Record by record, write out the listing word for word while omitting pictures.
START Provided data
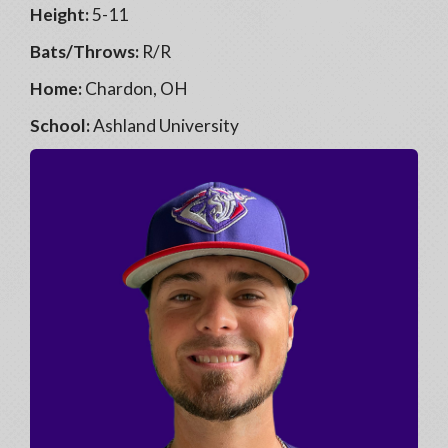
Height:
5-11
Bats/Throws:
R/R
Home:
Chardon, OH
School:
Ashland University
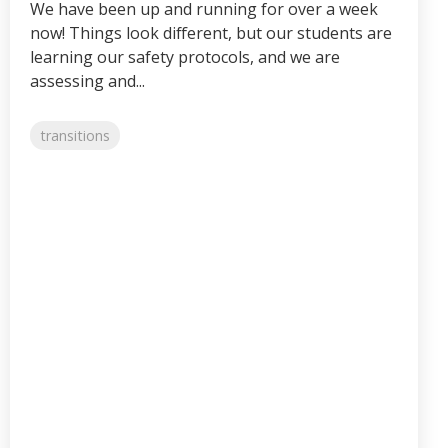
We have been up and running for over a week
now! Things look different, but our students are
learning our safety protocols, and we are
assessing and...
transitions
END Provided data
Solution for this exercise -
Height:
5-11
Bats/Throws:
R/R
Home:
Chardon, OH
School:
Ashland University
We have been up and running for over a week
now! Things look different, but our students are
learning our safety protocols, and we are
assessing and...
transitions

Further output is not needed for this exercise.